In [15]: bbox = box(minx, miny, maxx, maxy)
  • Insert the bbox into a GeoDataFrame
In [16]: geo = gpd.GeoDataFrame({'geometry': bbox}, index=[0], crs=from_epsg(4326))
  • Re-project into the same coordinate system as the raster data
In [17]: geo = geo.to_crs(crs=data.crs.data)
  • Next we need to get the coordinates of the geometry in such a format that rasterio wants them. This can be conducted easily with following function
def getFeatures(gdf):
    """Function to parse features from GeoDataFrame in such a manner that rasterio wants them"""
    import json
    return [json.loads(gdf.to_json())['features'][0]['geometry']]
  • Get the geometry coordinates by using the function.
In [18]: coords = getFeatures(geo)

In [19]: print(coords)
[{'type': 'Polygon', 'coordinates': [[[735275.3533476054, 6658919.843253607], [732783.5561207401, 6697846.086795722], [698608.1329965619, 6695816.080575279], [700733.5832412266, 6656875.248540204], [735275.3533476054, 6658919.843253607]]]}]

Okey, so rasterio wants to have the coordinates of the Polygon in this kind of format.

  • Now we are ready to clip the raster with the polygon using the coords variable that we just created. Clipping the raster can be done easily with the mask function that we imported in the beginning from rasterio, and specifying clip=True.
In [20]: out_img, out_transform = mask(raster=data, shapes=coords, crop=True)
  • Next, we need to modify the metadata.

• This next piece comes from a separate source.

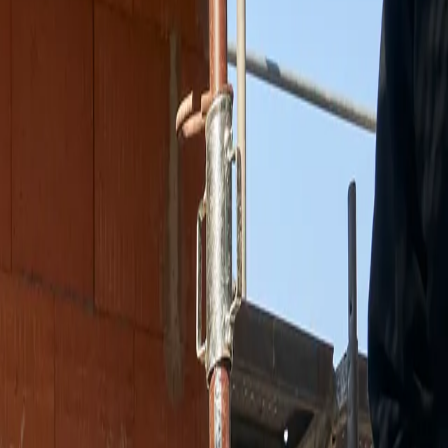
tTec bietet für jede Abdichtungsanforderung die optimale und
tigkeit des Bauwerks ist sofort gewährleistet.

Let’s start by copying the metadata from the original data file.
# Copy the metadata
In [21]: out_meta = data.meta.copy()

In [22]: print(out_meta)
{'driver': 'GTiff', 'dtype': 'uint8', 'nodata': None, 'width': 8877, 'height': 8106, 'count': 7, 'crs': CRS({'init': 'epsg:32634'}), 'transform': (600466.5, 28.5, 0.0, 6784966.5, 0.0, -28.5), 'affine': Affine(28.5, 0.0, 600466.5,
       0.0, -28.5, 6784966.5)}
  • Next we need to parse the EPSG value from the CRS so that we can create a Proj4 string using PyCRS library (to ensure that the projection information is saved correctly).
# Parse EPSG code
In [23]: epsg_code = int(data.crs.data['init'][5:])

In [24]: print(epsg_code)
32634
  • Now we need to update the metadata with new dimensions, transform (affine) and CRS (as Proj4 text)
In [25]: out_meta.update({"driver": "GTiff",
   ....:                  "height": out_img.shape[1],
   ....:                  "width": out_img.shape[2],
   ....:                  "transform": out_transform,
   ....:                  "crs": pycrs.parser.from_epsg_code(epsg_code).to_proj4()}
   ....:                          )
   ....: 
  • Finally, we can save the clipped raster to disk with following command.
In [26]: with rasterio.open(out_tif, "w", **out_meta) as dest:
   ....:     dest.write(out_img)
   ....: 
  • Let’s still check that the result is correct by plotting our new clipped raster.
In [27]: clipped = rasterio.open(out_tif)

In [28]: show((clipped, 5), cmap='terrain')
Out[28]: <matplotlib.axes._subplots.AxesSubplot at 0x20c994f0a90>
../../_images/raster_big_clipped.png

Great, it worked! This is how you can easily clip (mask) raster files with rasterio.